# Ironing.



## cabby (May 14, 2005)

Do you find a pressing need to have an iron on board, if so, how and where do you use it when there are not facilities onsite.

cabby


----------



## EJB (Aug 25, 2007)

Every so many days we stop at a site with a washing machine etc and some of the clothes are ironed when they come out of the dryer.:wink2:


----------



## HermanHymer (Dec 5, 2008)

I never pack anything that needs ironing! Otherwise if there was a real need I'd pull into a site. There are usually irons and ironing boards there. In my youth there were occasions when I would iron on a bed.


----------



## aldra (Jul 2, 2009)

Double the soft rinse and hang them carefully to dry !!!

Don't think I've ever ironed anything when travelling

Aldra


----------



## bognormike (May 10, 2005)

that was a terriblle pun, cabby!

We have always carried an iron about, rarely used! Now I'm on my own I must confess it hasn't been used in nearly 2 years0. some more excess weight to dump......


----------



## cabby (May 14, 2005)

Sorry about that.00

cabby


----------



## HermanHymer (Dec 5, 2008)

Sorry??? Your nose will grow long if you tell porkies!!! Besides I thought it was clever and suspect you did too!


----------



## cabby (May 14, 2005)

Oh dear, my reputation is in tatters yet again.>>


cabby


----------



## Spacerunner (Mar 18, 2006)

We carry a small travelling steam iron with folding handle. Its one of the last bits of kit left over from my backpacking days.
I like the missus to press creases into my apple-catchers and it stops her from getting out of practise.
Also handy for running over the morning newspaper and keeping the bed linen looking nice.

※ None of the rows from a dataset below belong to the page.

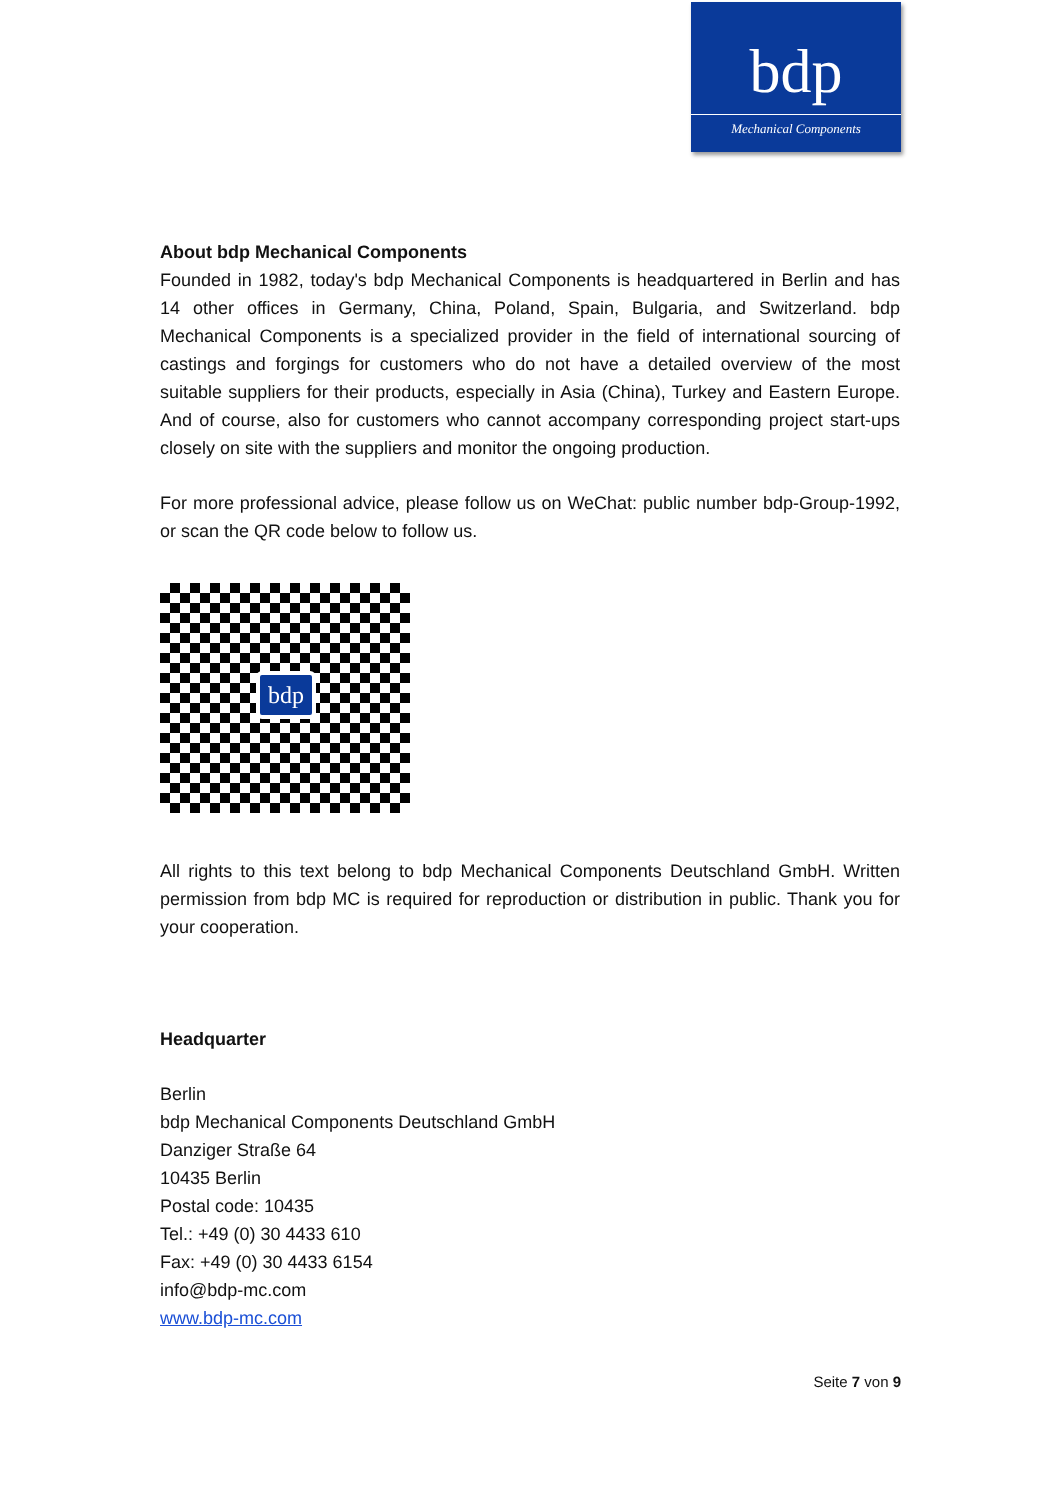bdp
Mechanical Components
About bdp Mechanical Components
Founded in 1982, today's bdp Mechanical Components is headquartered in Berlin and has 14 other offices in Germany, China, Poland, Spain, Bulgaria, and Switzerland. bdp Mechanical Components is a specialized provider in the field of international sourcing of castings and forgings for customers who do not have a detailed overview of the most suitable suppliers for their products, especially in Asia (China), Turkey and Eastern Europe. And of course, also for customers who cannot accompany corresponding project start-ups closely on site with the suppliers and monitor the ongoing production.
For more professional advice, please follow us on WeChat: public number bdp-Group-1992, or scan the QR code below to follow us.
bdp
All rights to this text belong to bdp Mechanical Components Deutschland GmbH. Written permission from bdp MC is required for reproduction or distribution in public. Thank you for your cooperation.
Headquarter
Berlin
bdp Mechanical Components Deutschland GmbH
Danziger Straße 64
10435 Berlin
Postal code: 10435
Tel.: +49 (0) 30 4433 610
Fax: +49 (0) 30 4433 6154
info@bdp-mc.com
www.bdp-mc.com
Seite 7 von 9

We use a wool blanket with a large pillow case on the dining table as an ironing-table.


----------



## bognormike (May 10, 2005)

Spacerunner said:


> We carry a small travelling steam iron with folding handle. Its one of the last bits of kit left over from my backpacking days.
> I like the missus to press creases into my apple-catchers and it stops her from getting out of practise.
> Also handy for running over the morning newspaper and keeping the bed linen looking nice.
> 
> We use a wool blanket with a large pillow case on the dining table as an ironing-table.


you iron your daily paper? My butler does that for me....:wink2:


----------



## chilly (Apr 20, 2007)

I don't even iron when I'm at home! (except formal shirt for weddings and funerals).


----------



## Easyriders (May 16, 2011)

After years of ironing shirts for John and 4 sons, plus school blouses for daughter, I have thankfully hung up my iron!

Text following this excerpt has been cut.